December 2, 2024
Fraser v. Nova Scotia Barristers’ Society 2024 NSCA 94
The Nova Scotia Court of Appeal released a decision today on lawyer Donn Fraser, dealing in part with his request to seal the court file: Fraser v. Nova Scotia Barristers’ Society – 2024 NSCA 94.
Mr. Fraser unsuccessfully appealed his interim suspension from practice pending an investigation of alleged conduct unbecoming. Among other things he argued the Legal Profession Act says complaints are confidential, so to the extent anything in the court file was part of the Complaints Investigation Committee’s file it should be sealed.
At paragraphs 142-160 the court disagreed, at least in part.
The Act makes complaint investigations confidential by default (at least until a hearing, which is open). But disclosure at an interim stage is permitted as an incident of the “administration of this Act.” Administration, the court found, includes an appeal. The court did not feel itself legislation-bound, so continued to Sherman.
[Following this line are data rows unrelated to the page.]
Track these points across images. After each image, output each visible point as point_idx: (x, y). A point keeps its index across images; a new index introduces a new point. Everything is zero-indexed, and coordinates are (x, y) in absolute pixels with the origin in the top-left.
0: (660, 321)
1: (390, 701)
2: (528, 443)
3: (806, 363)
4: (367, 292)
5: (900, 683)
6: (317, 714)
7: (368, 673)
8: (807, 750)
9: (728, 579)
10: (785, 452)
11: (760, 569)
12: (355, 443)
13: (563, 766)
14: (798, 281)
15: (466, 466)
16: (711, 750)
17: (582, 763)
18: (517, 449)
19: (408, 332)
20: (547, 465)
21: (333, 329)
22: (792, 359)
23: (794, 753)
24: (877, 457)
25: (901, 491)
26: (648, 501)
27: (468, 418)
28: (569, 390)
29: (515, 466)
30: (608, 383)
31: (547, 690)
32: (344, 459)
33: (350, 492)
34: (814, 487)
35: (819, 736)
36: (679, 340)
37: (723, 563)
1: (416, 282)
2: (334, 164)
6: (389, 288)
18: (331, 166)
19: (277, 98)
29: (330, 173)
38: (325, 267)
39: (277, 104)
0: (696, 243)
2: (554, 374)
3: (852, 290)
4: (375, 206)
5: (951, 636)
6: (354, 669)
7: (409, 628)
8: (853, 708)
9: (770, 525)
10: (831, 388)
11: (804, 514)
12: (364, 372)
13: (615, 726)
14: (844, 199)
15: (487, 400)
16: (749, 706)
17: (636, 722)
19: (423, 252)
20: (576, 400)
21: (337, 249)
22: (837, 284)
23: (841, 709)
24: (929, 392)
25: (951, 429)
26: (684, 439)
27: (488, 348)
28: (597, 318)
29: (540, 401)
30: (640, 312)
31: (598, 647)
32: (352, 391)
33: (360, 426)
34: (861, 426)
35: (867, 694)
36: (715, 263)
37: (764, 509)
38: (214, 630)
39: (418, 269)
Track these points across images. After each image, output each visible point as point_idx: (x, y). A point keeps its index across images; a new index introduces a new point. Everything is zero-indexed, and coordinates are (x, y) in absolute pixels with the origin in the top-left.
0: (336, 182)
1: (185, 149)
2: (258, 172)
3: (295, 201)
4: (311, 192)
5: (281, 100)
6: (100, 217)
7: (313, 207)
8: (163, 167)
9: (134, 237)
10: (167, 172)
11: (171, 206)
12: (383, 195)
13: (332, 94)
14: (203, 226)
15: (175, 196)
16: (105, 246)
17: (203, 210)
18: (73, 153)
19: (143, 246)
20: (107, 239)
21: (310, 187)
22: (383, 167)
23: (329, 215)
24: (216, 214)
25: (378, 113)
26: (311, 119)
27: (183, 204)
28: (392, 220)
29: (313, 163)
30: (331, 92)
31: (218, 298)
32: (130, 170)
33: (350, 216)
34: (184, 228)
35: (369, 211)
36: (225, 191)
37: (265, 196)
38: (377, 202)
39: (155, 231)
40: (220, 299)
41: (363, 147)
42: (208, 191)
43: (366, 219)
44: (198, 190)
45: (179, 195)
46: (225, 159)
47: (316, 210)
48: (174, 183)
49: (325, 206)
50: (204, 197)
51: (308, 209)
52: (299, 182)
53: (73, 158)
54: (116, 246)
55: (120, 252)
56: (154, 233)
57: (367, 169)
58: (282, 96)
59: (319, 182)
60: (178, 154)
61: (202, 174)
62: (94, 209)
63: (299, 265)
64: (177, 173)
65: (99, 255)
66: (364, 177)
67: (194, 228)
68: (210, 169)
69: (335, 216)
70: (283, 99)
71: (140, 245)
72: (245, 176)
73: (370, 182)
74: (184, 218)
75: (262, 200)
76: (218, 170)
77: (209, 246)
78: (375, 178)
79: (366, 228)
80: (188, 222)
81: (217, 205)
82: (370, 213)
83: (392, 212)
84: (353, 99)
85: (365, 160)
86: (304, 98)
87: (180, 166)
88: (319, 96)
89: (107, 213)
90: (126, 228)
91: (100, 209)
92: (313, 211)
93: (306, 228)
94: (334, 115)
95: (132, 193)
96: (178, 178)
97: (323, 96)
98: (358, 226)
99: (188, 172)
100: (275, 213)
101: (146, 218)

Applying Sherman, documents playing a role in the appeal reasoning or already public should be open. But the Sherman test applies “subject only to valid legislative enactments,” and the Act is that. So documents from the investigation file that played no role in the appeal reasoning, and not already public, remained confidential (and therefore were placed under seal).
It’s a bit legislation-specific but this is a good example of an appellate court working through confidentiality language in legislation, the open court principle and the “subject only” language in Sherman.